COOKBOOK: Mag recipe
RATE: ❤️❤️❤️👌🏻💲💲
Ok, so there is a little preparation in chopping up the ingredients but with the help of a food processor (and it doesn’t have to be a fancy one) this will be a piece of cake!
Trout here in Sydney at this time of the year is a little on the expensive. You can substitute this with salmon if you wish. I personally love salmon so if you can splurge, do so!
Easy as 1-2-3 . Take the pieces skin up, place them on a tray and sprinkle with salt, pepper and olive oil. Touch it up with slices of lemon and stick it in a moderate oven for no longer than 15-20mins. Dont over cook it!I It still has to have that pink flesh when you break it up with a fork.
For all those fish eaters, you won’t be disappointed. Trout in a salad is perfect for a summer’s lunch, you’ll definitely want seconds!
RECIPE
SERVES 6
2 fillets of trout - smoked / grilled/ baked
1 green apple - grated or cut into matchsticks
1 small fennel head, shaved (I substituted this with celery)

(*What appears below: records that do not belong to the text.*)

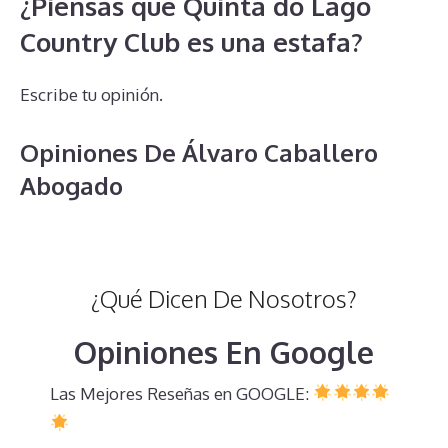
¿Piensas que Quinta do Lago
Country Club es una estafa?
Escribe tu opinión.
Opiniones De Álvaro Caballero
Abogado
¿Qué Dicen De Nosotros?
Opiniones En Google
Las Mejores Reseñas en GOOGLE: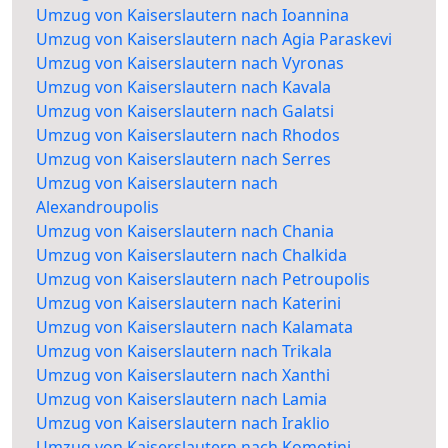
Umzug von Kaiserslautern nach Ioannina
Umzug von Kaiserslautern nach Agia Paraskevi
Umzug von Kaiserslautern nach Vyronas
Umzug von Kaiserslautern nach Kavala
Umzug von Kaiserslautern nach Galatsi
Umzug von Kaiserslautern nach Rhodos
Umzug von Kaiserslautern nach Serres
Umzug von Kaiserslautern nach
Alexandroupolis
Umzug von Kaiserslautern nach Chania
Umzug von Kaiserslautern nach Chalkida
Umzug von Kaiserslautern nach Petroupolis
Umzug von Kaiserslautern nach Katerini
Umzug von Kaiserslautern nach Kalamata
Umzug von Kaiserslautern nach Trikala
Umzug von Kaiserslautern nach Xanthi
Umzug von Kaiserslautern nach Lamia
Umzug von Kaiserslautern nach Iraklio
Umzug von Kaiserslautern nach Komotini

1 red witlof (or bag of mixed salad leaves)
1/2 bunch of watercress leaves
Lemon wedges to serve
Lemon Creme fraiche:
30ml fresh lemon juice
120ml creme fraiche
120ml olive oil
(combine all ingredients)
Bake the trout in moderate oven for 15-20 minutes. Set aside.
Combine all ingredients. Season salad with salt & pepper. Drizzle with lemon creme fraiche. Mix. Add the trout in salad and mix gently. Ready to serve.